Pat Trimborn

Personal information
- Full name: Patrick Henry Joseph Trimborn
- Born: 18 May 1940 (age 86) Durban, Natal, South Africa
- Batting: Right-handed
- Bowling: Right-arm fast-medium

International information
- National side: South Africa;
- Test debut: 20 January 1967 v Australia
- Last Test: 5 March 1970 v Australia

Domestic team information
- 1961/62–1975/76: Natal

Career statistics
| Competition | Test | First-class |
| Matches | 4 | 94 |
| Runs scored | 13 | 880 |
| Batting average | 6.50 | 11.89 |
| 100s/50s | 0/0 | 0/2 |
| Top score | 11* | 52 |
| Balls bowled | 747 | 17,739 |
| Wickets | 11 | 314 |
| Bowling average | 23.36 | 22.61 |
| 5 wickets in innings | 0 | 12 |
| 10 wickets in match | 0 | 1 |
| Best bowling | 3/12 | 6/36 |
| Catches/stumpings | 7/– | 79/– |
- Source: CricketArchive, 12 July 2019

= Pat Trimborn =

South African cricketer (born 1940)

Patrick Henry Joseph Trimborn (born 18 May 1940) is a former South African cricketer who played in four Test matches from 1967 to 1970.

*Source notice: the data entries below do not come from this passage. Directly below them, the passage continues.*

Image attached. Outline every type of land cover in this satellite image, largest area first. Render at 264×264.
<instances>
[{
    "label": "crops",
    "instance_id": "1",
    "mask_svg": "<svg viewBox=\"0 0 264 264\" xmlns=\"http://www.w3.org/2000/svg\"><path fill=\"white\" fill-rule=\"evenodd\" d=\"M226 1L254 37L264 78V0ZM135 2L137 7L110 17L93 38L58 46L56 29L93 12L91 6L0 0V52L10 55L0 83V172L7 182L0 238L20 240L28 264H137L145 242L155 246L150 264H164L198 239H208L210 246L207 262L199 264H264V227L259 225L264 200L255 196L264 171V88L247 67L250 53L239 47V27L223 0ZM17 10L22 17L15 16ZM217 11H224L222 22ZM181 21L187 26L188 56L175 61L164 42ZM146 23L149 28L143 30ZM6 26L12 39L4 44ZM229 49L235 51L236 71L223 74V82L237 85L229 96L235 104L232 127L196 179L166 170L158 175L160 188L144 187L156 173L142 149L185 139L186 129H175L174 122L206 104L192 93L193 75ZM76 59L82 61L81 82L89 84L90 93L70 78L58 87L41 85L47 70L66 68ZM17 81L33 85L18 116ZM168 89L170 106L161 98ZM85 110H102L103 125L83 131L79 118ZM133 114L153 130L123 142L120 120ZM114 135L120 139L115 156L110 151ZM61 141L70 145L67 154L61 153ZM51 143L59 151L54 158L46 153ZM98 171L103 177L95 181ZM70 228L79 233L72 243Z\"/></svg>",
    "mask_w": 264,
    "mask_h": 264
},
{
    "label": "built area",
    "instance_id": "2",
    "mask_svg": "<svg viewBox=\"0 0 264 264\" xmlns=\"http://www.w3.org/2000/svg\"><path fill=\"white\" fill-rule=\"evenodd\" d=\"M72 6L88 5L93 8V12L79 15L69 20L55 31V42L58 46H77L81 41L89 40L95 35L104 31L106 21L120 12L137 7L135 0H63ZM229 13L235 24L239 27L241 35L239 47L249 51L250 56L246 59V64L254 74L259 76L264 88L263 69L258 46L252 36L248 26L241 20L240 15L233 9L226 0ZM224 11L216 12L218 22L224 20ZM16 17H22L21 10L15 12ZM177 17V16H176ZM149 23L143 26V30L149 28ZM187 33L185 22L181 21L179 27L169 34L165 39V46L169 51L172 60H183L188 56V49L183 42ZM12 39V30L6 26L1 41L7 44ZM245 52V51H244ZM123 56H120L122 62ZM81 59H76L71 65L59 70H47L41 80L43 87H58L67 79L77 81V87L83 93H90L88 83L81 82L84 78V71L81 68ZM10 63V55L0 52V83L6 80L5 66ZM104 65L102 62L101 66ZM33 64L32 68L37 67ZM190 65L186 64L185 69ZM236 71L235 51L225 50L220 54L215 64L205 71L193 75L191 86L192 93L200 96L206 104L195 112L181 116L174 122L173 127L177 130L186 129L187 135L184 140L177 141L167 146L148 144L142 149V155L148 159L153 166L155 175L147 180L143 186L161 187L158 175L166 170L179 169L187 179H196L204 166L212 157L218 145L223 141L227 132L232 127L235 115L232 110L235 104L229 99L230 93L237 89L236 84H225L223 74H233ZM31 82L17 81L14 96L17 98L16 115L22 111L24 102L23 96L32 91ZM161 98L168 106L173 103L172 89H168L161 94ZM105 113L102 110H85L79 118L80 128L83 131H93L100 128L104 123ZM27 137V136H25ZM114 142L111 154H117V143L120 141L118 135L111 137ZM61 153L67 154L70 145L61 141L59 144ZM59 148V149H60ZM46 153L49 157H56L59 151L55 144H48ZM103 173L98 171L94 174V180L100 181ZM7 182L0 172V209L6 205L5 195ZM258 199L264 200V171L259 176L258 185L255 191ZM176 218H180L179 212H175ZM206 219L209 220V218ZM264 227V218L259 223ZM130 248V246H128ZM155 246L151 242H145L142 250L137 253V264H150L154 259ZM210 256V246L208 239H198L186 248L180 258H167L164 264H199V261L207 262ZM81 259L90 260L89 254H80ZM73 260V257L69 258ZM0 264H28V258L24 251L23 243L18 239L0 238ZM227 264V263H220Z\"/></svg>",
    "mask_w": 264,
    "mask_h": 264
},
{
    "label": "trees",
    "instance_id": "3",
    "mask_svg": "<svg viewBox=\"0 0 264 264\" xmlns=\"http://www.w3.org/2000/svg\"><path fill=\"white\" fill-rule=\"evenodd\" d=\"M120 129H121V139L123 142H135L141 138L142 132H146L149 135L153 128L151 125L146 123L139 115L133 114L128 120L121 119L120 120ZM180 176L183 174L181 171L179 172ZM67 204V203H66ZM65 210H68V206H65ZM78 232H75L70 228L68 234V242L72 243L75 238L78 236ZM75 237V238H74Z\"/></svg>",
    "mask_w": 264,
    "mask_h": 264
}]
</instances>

A right-arm fast-medium bowler, Trimborn played first-class cricket for Natal from 1961 to 1976. His best bowling figures came in Natal's match against South African Universities in 1969-70 when he took 5 for 51 and 6 for 36.

He was selected to tour England in 1970 and Australia in 1971-72, but neither tour took place.